Thursday, March 12, 2009

Food in India - February


by Artemis
Yummmmmmmmmm!
I think as I take another bite of tandoori chicken and naan. The delicious flavours all together in my mouth. Tender chicken with doughy naan (naan is an Indian bread that they make in a special tandoori oven its my, favourite Indian bread) and some crunchy unions to get extra flavour! We were all sitting in the restaurant that was completely empty aside from us. Witch I don’t understand because the food is fantastic! I gulp it down with a drink of water and site for a second feeling content.

I’m really getting the hang of eating with my hand! When we first came to India I had to practically site on my left hand so I wouldn’t use it (you see in India people use there left hand to…cough clean certain areas after doing things that involve sitting on a toilet and are not particularly pleasant…lets just say its VERY rude to use you left hand to eat). It does really take a certain amount of practise to get it right. You may think “how hard can it be to eat something with your hand? I mean it’s the easiest way to eat!” Well you’re wrong because it is quite difficult. It may be easy to eat a hamburger with you’re hands but to eat rice and curry are quite different.

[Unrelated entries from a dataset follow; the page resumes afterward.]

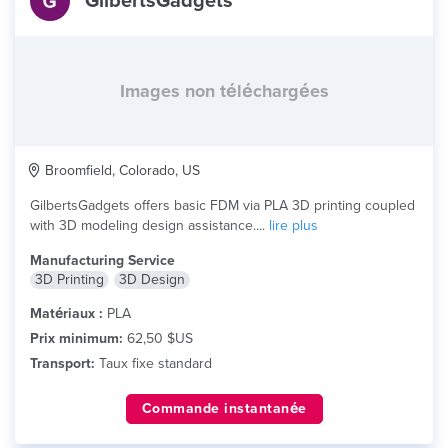
GilbertsGadgets
Images non téléchargées
Broomfield, Colorado, US
GilbertsGadgets offers basic FDM via PLA 3D printing coupled
with 3D modeling design assistance....
lire plus
Manufacturing Service
3D Printing
3D Design
Matériaux :
PLA
Prix minimum:
62,50 $US
Transport:
Taux fixe standard
Commande instantanée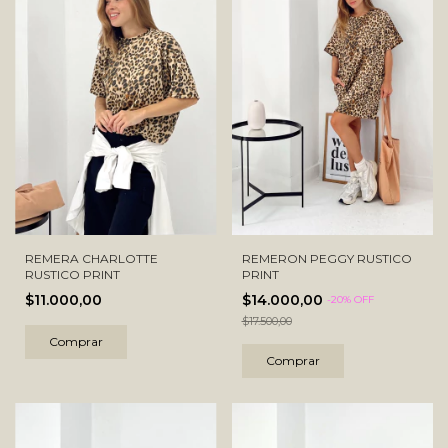
REMERA CHARLOTTE
REMERON PEGGY RUSTICO
RUSTICO PRINT
PRINT
$11.000,00
$14.000,00
-
20
% OFF
$17.500,00
Comprar
Comprar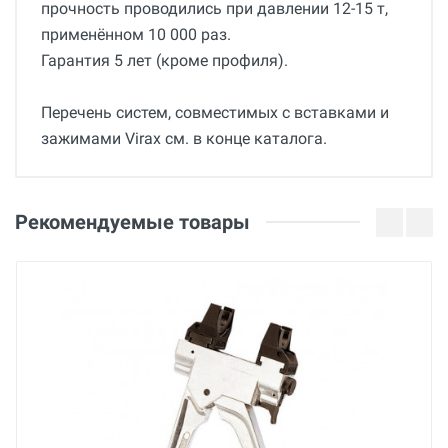
прочность проводились при давлении 12-15 т,
применённом 10 000 раз.
Гарантия 5 лет (кроме профиля).
Перечень систем, совместимых с вставками и
зажимами Virax см. в конце каталога.
Общие
Добавьте свой отзыв
Гарантия
Оценка
Рекомендуемые товары
36 месяцев
Вес
Ваше имя
1.9 кг
Страна производства
Франция
Email
Бренд
Virax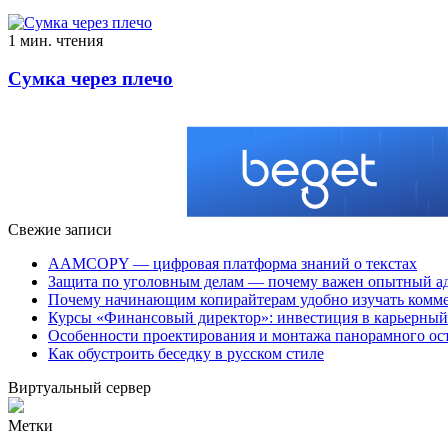
1 мин. чтения
Сумка через плечо
Свежие записи
AAMCOPY — цифровая платформа знаний о текстах
Защита по уголовным делам — почему важен опытный а
Почему начинающим копирайтерам удобно изучать ком
Курсы «Финансовый директор»: инвестиция в карьерный 
Особенности проектирования и монтажа панорамного ос
Как обустроить беседку в русском стиле
Виртуальный сервер
Метки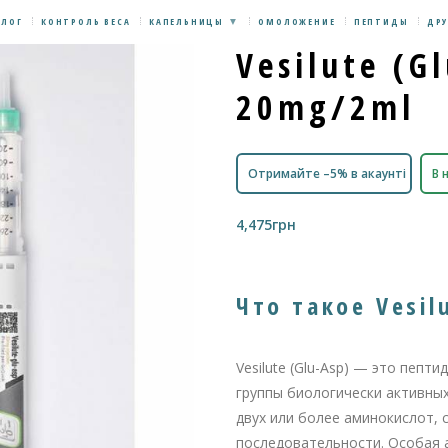
БЛОГ
КОНТРОЛЬ ВЕСА
КАПЕЛЬНИЦЫ
ОМОЛОЖЕНИЕ
ПЕПТИДЫ
ДРУ
Vesilute (G
20mg/2ml
Отримайте –5% в акаунті
В 
4,475
грн
Что такое Vesil
Vesilute (Glu-Asp) — это пепт
группы биологически активных
двух или более аминокислот, 
последовательности. Особая 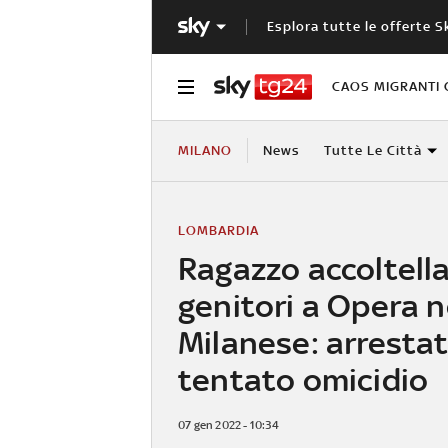
Esplora tutte le offerte S
CAOS MIGRANTI 
MILANO
News
Tutte Le Città
LOMBARDIA
Ragazzo accoltella
genitori a Opera n
Milanese: arresta
tentato omicidio
07 gen 2022 - 10:34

First you have to make a little ball of rice with you’re hand and mix it with some curry, then try to pick it up witch is not easy because the rice is small peaces and it doesn’t stick very well. After you’ve got that done you pick it up (remember this is all with one hand) and try to put it in you’re mouth without getting it all over you’re shirt (to do that it involves leaning your head back and dropping it I your mouth).

Remember that’s just rice and curry. The hardest part is ripping the Indian bread. Now to tear the bread is by far the hardest part. First of all Indian bread isn’t like a bun or a loaf of sour doo. No Indian bread is more like pita or its more that shape anyway. There are many different types of Indian bread such as:
-roti
-naan
-chapatti
-papa daam
-parantha
-dosa
That’s jut to name a few (most of the breads are the same thing but restaurants put all of them on the menu anyway. So when you order, lets say two chapatti and two roti, the order will come and it will be four chapatti. Of course after you ask where you’re roti was and why you had four chapatti that’s when the waiter decides to say “oh roti chapatti same thing!” funny how that works out).

As you know my favourite type of bread is naan. It’s the doughiest and taste the best with curry and chicken (It’s best to just eat chicken in India because there’s no proper refrigeration so if you eat cow its so big it would probably be rotten)

The technique of ripping naan with one hand is hard to get a hang of.
Once you do get it right its as natural as eating with a fork and knife.

I’m now going to talk a bit about the types of food in India.

Humm where to start…ill start with Tamil Nadu, the first place we went in India. Each city had its own specialty. Tamil Nadu was famous for tally and raita with chapatti. That’s what we usually had. Tally is a special plate with a whole bunch of curries and rice with some chapatti sometimes, it depends on the restaurant. All the curries come in little boles and there all around a big plate of rice. Then the waiters come around with buckets of the curries and refill all you’re little boles. It’s a very good meal but after a while I got sick of it.

The chapatti with raita was my favourite. Now let me explain chapatti is a Indian bread and raita is a mix of yogurt and unions (uncooked). I no what you think “ewwwwwww yogurt and unions?!” but its actually very good! In fact its so good it was my favourite thing in Tamil Nadu.

In Kerala the chapatti was different from Tamil Nadu. It was dryer and stiffer so it wasn’t as good. In kerala we ate more chicken bryani and instead of chapatti we would have paratha (another Indian bread) also we had allot of tandoori chicken (Tamil Nadu was mostly vegetarian).

Moving up to the north of India the first place we visited in the north was Raipur.
In Jaipur we had the pleasure of having stuffed tomato curry and cashew curry with naan. The stuffed tomato curry was a curry with a stuffed tomato that had been cooked with the curry but was still a whole tomato usually it was stuffed with cheese or flavoured rice. Also, strangely enough we had lots of porridge at are hotel restaurant

Stuffed tomato and cashew curry with naan were all over the north and were some of my all-time favourite dishes in India.
.
The second place we went to in the north was Jodhpur. The food in Jodhpur was the same as the food in Jaipur but the curries will taste a little different.

In Jailer there was allot of Italian food and we ended up having lots of spaghetti (good spaghetti).

India has so much good food its hard to explain all the wonderful tastes and you can’t imagine it until you try it for yourself! I’m definitely going to miss India.